Bacterial leaf scorch is a relatively new disease of shade trees and affects a large number of plants including elm, oak (see above photo), sycamore, maple, mulberry and hickory in the landscape. Symptoms typically appear in mid to late summer on lower branches as irregular marginal browning on interior leaves. Symptoms progress along the branch towards the tip. Symptoms will occur every year and progress through the crown. Scorched areas may have a yellow halo around them depending on the tree species. Reduced growth and dieback are also common in severely infected plants. These symptoms are sometimes mistaken for drought, environmental stress, or other diseases.

Bacterial scorch symptoms differ from drought scorch symptoms, in that they appear first on the lower branches and on the older interior leaves. Drought scorch symptoms will be more uniform and will first appear near the upper branches and on the younger leaves near the tips of the branches.
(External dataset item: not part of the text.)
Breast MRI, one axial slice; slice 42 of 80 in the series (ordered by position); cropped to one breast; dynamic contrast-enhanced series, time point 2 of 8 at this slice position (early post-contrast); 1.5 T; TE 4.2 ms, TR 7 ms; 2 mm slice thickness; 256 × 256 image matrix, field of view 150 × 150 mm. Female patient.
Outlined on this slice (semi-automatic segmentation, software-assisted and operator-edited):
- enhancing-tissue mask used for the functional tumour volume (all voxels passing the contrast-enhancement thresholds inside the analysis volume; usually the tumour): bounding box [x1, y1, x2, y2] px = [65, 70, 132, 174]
Management: There are not treatments for bacterial leaf scorch. However, infected trees may continue to persist in the landscape if symptomatic branches and dead wood is pruned out promptly. Antibiotic trunk injections have shown promise but they only relieve symptoms and donít provide a cure.

turfman07
09-16-2009, 09:30 PM
Looks like Tubakia Leaf Spot.

gunsnroses
09-17-2009, 12:20 AM
It could be a few different leaf fungus. It is normal. Have you had pretty good moisture in the past few weeks? or high humidity? It looks to me like the side of the tree we are looking at is the North side, and I bet you took the pic at about almost 6pm. If that is true and you recieved some good afternoon showers then that water sat on the leaf all night and a few hours into the morning until the sun came up over the other trees on the left to dry it out. Wet or dry weather patterns can make or break a region for fall leaf color due to fungus levels on leaves and leaf drop . It seems like it is kinda one sided...like you had a larger tree removed on the right that made it sort of grow wierd. If I was you I would not stress unless you have some large branch loss. Fert and prune it in early spring.